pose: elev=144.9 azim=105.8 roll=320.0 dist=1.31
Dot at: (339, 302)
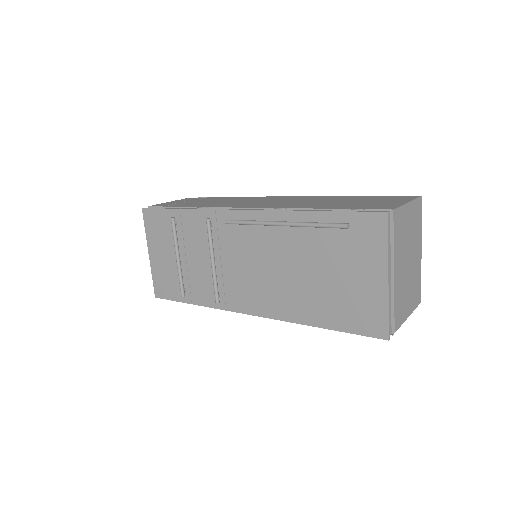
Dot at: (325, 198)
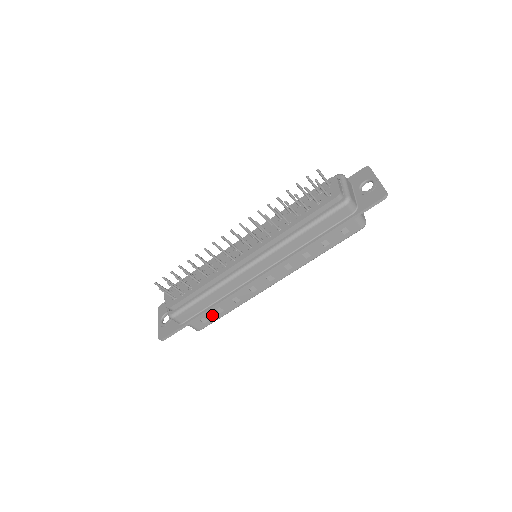
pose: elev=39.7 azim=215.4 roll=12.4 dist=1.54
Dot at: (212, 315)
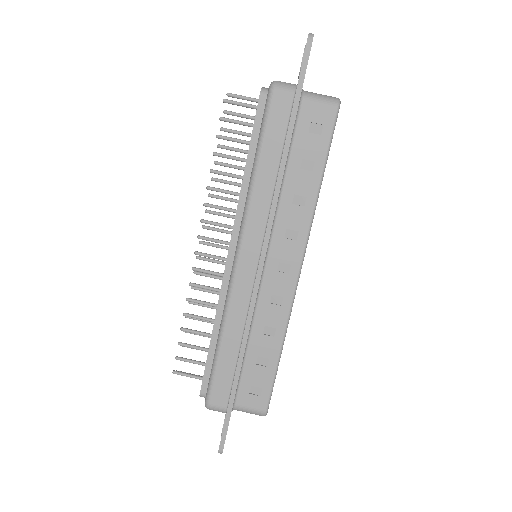
Dot at: (259, 376)
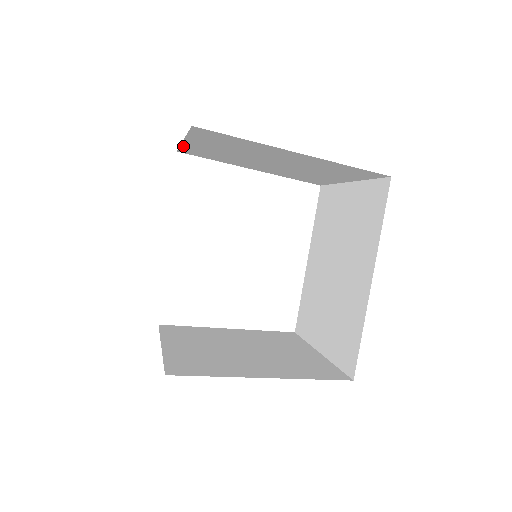
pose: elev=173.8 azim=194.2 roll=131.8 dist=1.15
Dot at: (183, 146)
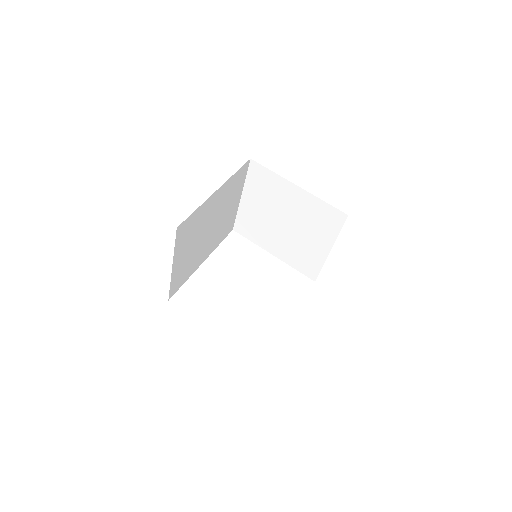
Dot at: (239, 212)
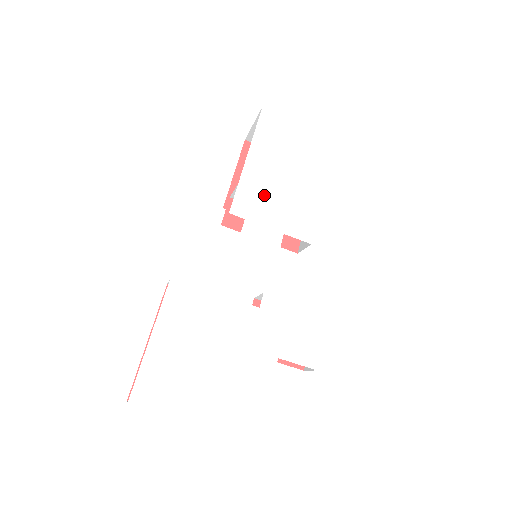
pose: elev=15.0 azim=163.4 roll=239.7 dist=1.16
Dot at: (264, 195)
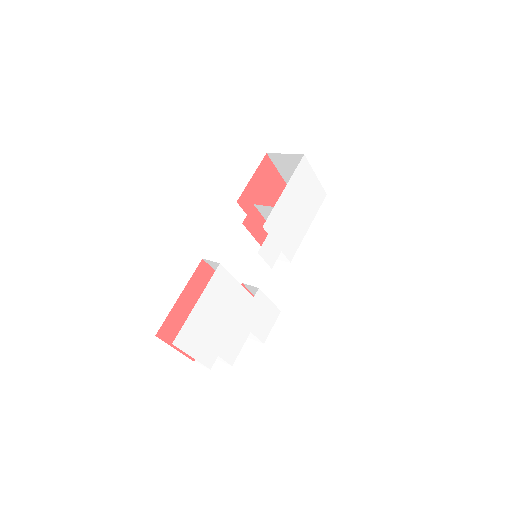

=====

> _Written problem_
Return every text line of the material above unchanged and in its original order, with the pictures left out.

> _Full output_
pose: elev=144.9 azim=105.8 roll=320.0 dist=1.31
Dot at: (339, 302)
Dot at: (325, 198)
pose: elev=39.7 azim=215.4 roll=12.4 dist=1.54
Dot at: (212, 315)
Dot at: (259, 376)
pose: elev=173.8 azim=194.2 roll=131.8 dist=1.15
Dot at: (183, 146)
Dot at: (239, 212)
pose: elev=15.0 azim=163.4 roll=239.7 dist=1.16
Dot at: (264, 195)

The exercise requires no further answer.